## Activity
Look through the listing for the string "Figure" and copy out every line that holds it.

## Excerpted data

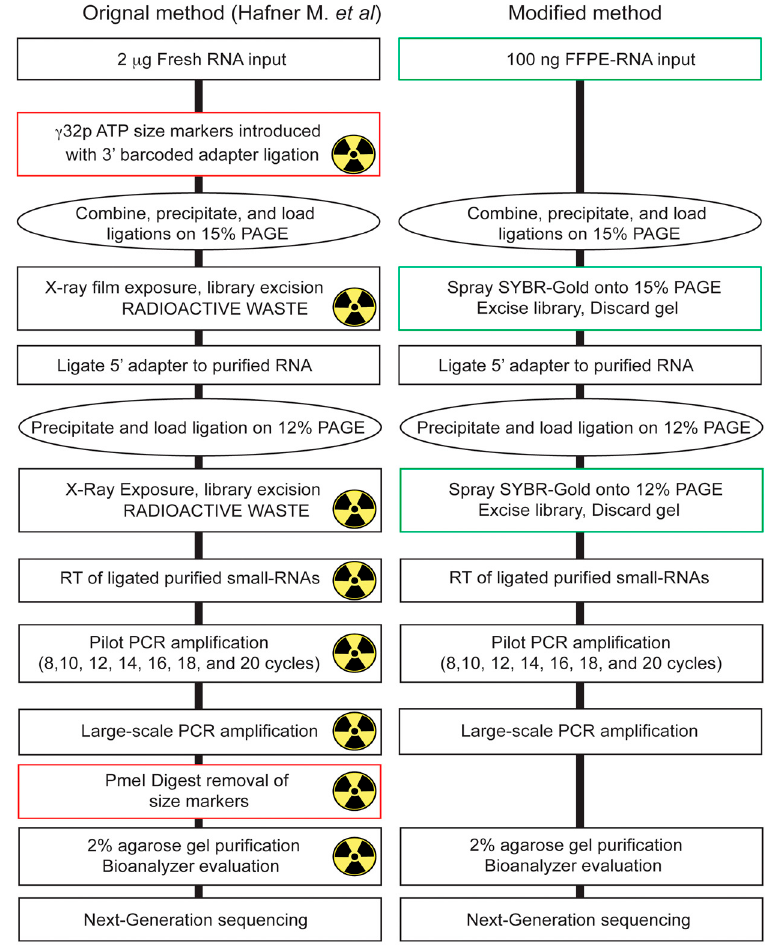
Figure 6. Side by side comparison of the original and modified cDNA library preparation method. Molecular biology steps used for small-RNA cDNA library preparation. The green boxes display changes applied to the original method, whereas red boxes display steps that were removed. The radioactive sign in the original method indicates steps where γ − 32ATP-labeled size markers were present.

---

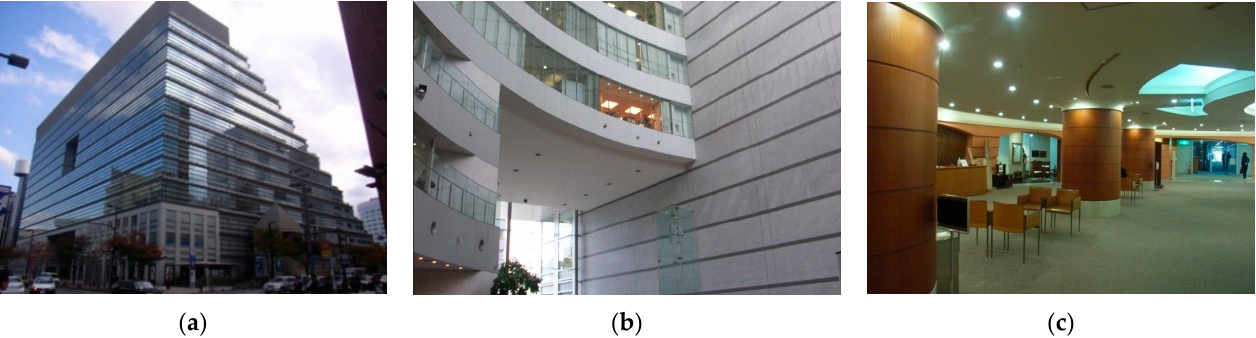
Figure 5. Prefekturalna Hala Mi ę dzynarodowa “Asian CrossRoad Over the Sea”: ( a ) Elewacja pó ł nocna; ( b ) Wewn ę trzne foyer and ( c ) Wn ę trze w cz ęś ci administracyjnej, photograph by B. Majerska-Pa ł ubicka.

---

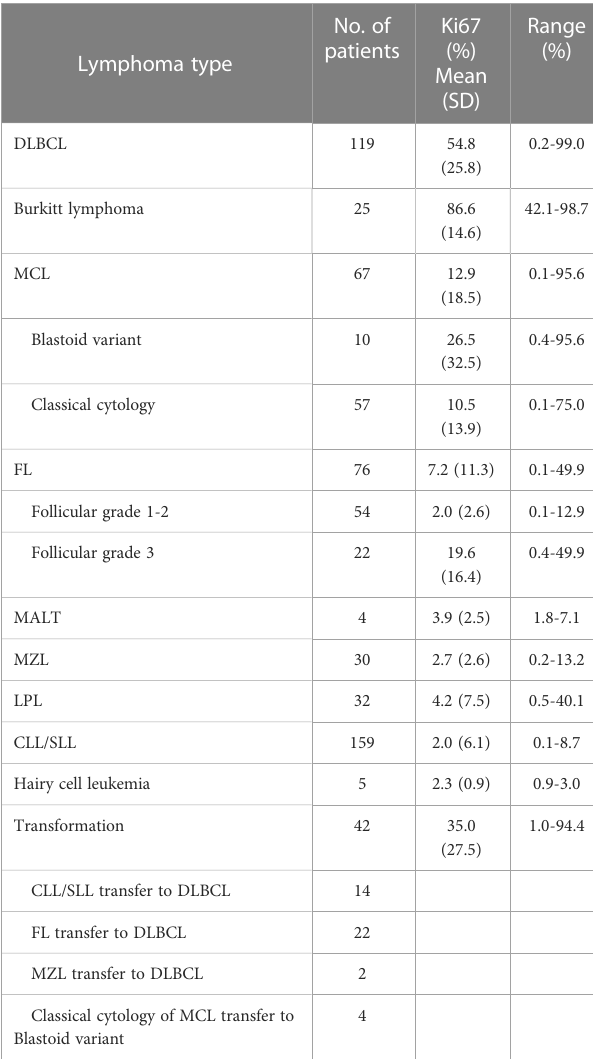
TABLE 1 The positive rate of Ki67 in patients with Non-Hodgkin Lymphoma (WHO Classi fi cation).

## Response area
Figure 6. Side by side comparison of the original and modified cDNA library preparation method. Molecular biology steps used for small-RNA cDNA library preparation. The green boxes display changes applied to the original method, whereas red boxes display steps that were removed. The radioactive sign in the original method indicates steps where γ − 32ATP-labeled size markers were present.
Figure 5. Prefekturalna Hala Mi ę dzynarodowa “Asian CrossRoad Over the Sea”: ( a ) Elewacja pó ł nocna; ( b ) Wewn ę trzne foyer and ( c ) Wn ę trze w cz ęś ci administracyjnej, photograph by B. Majerska-Pa ł ubicka.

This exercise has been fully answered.